About this task - The material below holds a span beginning at the line with "27: (289, 117)" and ending at the line with "65: (258, 117)". Quote that span exactly, both ends included, and only that span.

Available data -
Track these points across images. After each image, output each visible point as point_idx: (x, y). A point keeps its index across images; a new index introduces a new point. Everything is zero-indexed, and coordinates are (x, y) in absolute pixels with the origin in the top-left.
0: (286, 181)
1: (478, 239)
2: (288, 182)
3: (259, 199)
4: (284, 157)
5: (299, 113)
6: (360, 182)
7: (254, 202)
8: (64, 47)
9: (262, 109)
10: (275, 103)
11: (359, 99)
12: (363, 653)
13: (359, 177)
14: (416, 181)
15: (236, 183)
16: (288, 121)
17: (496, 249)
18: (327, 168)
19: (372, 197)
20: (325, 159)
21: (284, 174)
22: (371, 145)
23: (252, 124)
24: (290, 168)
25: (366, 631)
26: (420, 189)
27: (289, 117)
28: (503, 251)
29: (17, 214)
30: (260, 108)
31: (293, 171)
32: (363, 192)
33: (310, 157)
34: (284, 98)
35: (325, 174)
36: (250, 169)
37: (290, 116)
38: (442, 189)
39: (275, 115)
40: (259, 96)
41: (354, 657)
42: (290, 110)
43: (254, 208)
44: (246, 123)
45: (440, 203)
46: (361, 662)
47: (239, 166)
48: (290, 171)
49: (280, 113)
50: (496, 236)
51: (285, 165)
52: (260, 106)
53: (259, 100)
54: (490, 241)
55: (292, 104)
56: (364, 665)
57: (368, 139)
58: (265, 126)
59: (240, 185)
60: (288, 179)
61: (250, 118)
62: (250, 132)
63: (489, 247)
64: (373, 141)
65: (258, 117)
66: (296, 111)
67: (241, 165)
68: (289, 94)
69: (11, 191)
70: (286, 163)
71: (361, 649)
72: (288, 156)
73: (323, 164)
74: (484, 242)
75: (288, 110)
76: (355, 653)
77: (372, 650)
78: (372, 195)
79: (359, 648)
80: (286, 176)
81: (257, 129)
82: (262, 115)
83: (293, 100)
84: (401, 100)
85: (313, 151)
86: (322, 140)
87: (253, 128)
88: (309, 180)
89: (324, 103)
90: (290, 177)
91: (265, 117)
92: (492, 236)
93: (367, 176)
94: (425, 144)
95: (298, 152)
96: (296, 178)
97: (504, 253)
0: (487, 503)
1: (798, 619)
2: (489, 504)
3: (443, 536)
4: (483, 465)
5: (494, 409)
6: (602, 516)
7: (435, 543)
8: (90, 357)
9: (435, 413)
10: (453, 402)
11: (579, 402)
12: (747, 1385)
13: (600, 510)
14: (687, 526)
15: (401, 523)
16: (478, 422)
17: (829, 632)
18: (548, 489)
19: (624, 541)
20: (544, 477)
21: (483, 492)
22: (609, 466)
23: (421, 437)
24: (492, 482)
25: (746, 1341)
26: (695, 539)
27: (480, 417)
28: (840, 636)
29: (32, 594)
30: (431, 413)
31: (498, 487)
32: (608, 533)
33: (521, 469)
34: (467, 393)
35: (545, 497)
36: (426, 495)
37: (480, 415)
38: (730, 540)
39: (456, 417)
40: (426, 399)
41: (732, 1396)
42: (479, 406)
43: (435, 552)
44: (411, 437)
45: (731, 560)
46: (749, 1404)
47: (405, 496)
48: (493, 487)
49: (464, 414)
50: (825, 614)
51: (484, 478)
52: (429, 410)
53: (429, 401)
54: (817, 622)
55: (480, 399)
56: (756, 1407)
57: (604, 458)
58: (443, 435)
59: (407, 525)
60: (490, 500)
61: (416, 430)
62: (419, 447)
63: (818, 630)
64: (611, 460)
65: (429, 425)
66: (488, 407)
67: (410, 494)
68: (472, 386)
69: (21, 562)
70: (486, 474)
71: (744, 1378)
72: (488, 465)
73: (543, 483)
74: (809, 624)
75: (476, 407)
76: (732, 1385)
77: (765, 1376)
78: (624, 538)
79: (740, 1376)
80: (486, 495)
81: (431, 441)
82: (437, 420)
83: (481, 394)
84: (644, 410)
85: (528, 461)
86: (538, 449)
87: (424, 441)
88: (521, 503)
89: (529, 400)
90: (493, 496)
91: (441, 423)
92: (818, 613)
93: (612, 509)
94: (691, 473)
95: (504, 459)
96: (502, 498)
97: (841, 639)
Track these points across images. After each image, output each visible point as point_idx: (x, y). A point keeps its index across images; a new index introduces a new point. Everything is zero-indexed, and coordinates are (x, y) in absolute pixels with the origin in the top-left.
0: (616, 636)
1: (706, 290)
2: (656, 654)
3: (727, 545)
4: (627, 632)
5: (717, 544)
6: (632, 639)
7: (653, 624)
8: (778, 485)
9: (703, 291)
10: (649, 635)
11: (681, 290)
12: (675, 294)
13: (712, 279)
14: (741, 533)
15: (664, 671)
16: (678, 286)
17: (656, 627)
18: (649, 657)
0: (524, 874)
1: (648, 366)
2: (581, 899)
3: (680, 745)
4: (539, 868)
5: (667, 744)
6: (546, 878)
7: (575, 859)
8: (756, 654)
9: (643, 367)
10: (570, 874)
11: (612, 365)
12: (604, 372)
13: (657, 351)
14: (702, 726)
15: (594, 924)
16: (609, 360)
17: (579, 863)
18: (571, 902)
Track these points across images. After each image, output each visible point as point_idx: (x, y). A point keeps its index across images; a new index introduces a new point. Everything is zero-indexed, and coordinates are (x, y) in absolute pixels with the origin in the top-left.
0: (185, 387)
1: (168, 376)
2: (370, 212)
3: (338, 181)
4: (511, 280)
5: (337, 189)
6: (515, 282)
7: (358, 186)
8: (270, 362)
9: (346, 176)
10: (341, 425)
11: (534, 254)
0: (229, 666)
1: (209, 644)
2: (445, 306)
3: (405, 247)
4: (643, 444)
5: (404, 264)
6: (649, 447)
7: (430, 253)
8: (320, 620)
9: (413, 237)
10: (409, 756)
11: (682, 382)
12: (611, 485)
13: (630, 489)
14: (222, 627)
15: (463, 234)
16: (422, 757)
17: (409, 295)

Worked solution -
27: (289, 117)
28: (503, 251)
29: (17, 214)
30: (260, 108)
31: (293, 171)
32: (363, 192)
33: (310, 157)
34: (284, 98)
35: (325, 174)
36: (250, 169)
37: (290, 116)
38: (442, 189)
39: (275, 115)
40: (259, 96)
41: (354, 657)
42: (290, 110)
43: (254, 208)
44: (246, 123)
45: (440, 203)
46: (361, 662)
47: (239, 166)
48: (290, 171)
49: (280, 113)
50: (496, 236)
51: (285, 165)
52: (260, 106)
53: (259, 100)
54: (490, 241)
55: (292, 104)
56: (364, 665)
57: (368, 139)
58: (265, 126)
59: (240, 185)
60: (288, 179)
61: (250, 118)
62: (250, 132)
63: (489, 247)
64: (373, 141)
65: (258, 117)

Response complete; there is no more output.